John Krasinski, que protagoniza la cinta junto a Emily Blunt, propone al espectador un pacto de silencio que este acepta gustoso gracias al potentísimo prólogo que abre la cinta, una maravilla de contextualización narrativa que, además de introducir los elementos argumentales en los que se asienta la película, funciona como el origen del conflicto dramático que recorre la espina dorsal del relato y que conmociona a cada uno de los miembros de la familia protagonista. Tras el prólogo, que sucede tres meses después de la llegada extraterrestre, la cinta da un salto en el tiempo para mostrarnos la insólita rutina familiar, marcada por el afán de supervivencia y por la necesidad de mantener siempre un silencio constante, bajo la insoportable tensión de que cualquier ruido accidental desencadene la tragedia.

Quedan patentes, a través de un magnífico trabajo actoral y de dirección, las tensiones que subsisten y parasitan el núcleo familiar y que poseen un nexo común: el sentimiento de culpa; que se apodera de todos y cada uno de los personajes y que aflora a la superficie en forma de cobardía, redención, melancolía o responsabilidad.

**Datos del ejercicio**
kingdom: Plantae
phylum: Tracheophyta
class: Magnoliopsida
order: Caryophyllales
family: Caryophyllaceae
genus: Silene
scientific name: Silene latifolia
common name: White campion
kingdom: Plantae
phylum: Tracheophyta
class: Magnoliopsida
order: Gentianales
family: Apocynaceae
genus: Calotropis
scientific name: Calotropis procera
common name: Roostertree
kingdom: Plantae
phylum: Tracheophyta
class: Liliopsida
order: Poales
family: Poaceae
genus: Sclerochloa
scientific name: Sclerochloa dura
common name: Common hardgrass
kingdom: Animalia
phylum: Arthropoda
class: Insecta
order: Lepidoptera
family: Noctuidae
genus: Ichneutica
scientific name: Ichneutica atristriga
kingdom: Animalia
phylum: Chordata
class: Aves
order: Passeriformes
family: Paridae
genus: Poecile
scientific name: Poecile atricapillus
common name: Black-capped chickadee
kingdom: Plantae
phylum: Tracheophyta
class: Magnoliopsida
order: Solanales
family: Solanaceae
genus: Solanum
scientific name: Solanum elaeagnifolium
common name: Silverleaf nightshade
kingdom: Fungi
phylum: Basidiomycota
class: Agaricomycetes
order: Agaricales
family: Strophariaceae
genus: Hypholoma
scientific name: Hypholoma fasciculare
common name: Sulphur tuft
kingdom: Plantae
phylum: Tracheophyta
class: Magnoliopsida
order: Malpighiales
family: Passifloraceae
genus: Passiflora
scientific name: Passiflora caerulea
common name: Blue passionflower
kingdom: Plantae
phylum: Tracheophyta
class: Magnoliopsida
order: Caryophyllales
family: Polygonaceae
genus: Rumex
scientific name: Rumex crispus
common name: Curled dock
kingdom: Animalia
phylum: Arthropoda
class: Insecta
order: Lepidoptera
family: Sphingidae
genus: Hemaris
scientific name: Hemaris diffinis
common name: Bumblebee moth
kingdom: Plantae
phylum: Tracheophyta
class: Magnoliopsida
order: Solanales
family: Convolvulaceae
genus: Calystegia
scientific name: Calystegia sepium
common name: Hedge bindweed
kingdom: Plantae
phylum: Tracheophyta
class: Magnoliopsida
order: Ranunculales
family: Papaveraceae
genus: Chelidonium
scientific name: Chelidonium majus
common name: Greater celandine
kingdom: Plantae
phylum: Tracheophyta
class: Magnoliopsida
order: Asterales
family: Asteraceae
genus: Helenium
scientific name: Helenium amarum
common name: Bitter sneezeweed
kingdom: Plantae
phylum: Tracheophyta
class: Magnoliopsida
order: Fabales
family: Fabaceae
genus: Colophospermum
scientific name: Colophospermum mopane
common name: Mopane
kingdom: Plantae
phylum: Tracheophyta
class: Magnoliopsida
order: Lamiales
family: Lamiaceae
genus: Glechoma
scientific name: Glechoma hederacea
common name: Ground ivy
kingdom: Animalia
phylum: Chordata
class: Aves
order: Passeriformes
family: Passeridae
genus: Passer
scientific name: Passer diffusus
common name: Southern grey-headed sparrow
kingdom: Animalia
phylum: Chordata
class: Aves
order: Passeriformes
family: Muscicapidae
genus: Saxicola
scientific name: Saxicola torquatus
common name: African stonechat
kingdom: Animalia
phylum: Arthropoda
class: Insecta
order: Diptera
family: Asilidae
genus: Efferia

**Partes del ejercicio**
#1 Resume en dos oraciones el comentario sobre la película.
#2 Prosigue el comentario sobre la película a partir de su última oración.
Las entradas no intervienen en absoluto en esta parte.

**Resultados en orden**
#1 La cinta se abre con un potentísimo prólogo que introduce los elementos argumentales, origina el conflicto dramático que conmociona a la familia protagonista y da paso a un salto en el tiempo que muestra una rutina marcada por la supervivencia y el silencio constante. Un magnífico trabajo actoral y de dirección deja patentes las tensiones familiares, cuyo nexo común es un sentimiento de culpa que aflora en forma de cobardía, redención, melancolía o responsabilidad.

#2
La genial puesta en escena y las insanas dosis de angustia que producen las situaciones del guion (casi un clímax continuo) parecen impropias de un director inexperto en el género, cuyas referencias parecen tan obvias como acertadas: el diseño de los monstruos y el estrés que desata el mal presentimiento de que estos aparezcan en escena recuerdan a la estupenda Aliens (James Cameron, 1986); la invasión alienígena y la ambientación —ese maizal— homenajean a Señales (M. Night Shyamalan, 2002); y el espíritu que embebe la narración y que la provisiona de imágenes potentes y perdurables en el imaginario del espectador honra el poder de la ficción desatado en La Guerra de los mundos (Steven Spielberg, 2005).

Pero lo que hace única una película como esta, además de su espectacular diseño de sonido y el uso integrador de la banda sonora, es la convicción y la veracidad con la que John Krasinski apuesta por narrar una historia original sobre el miedo a la pérdida que persigue de por vida a cualquier progenitor, idea reforzada por una espléndida ruptura del silencio que demuestra que la insurrección de las palabras, más que devaluar el silencio, convergen en este para dar significado a todo lo que acontece, más cuando se trata de escenificar el sacrificio constante al que se someten los padres por el amor que les une a sus hijos.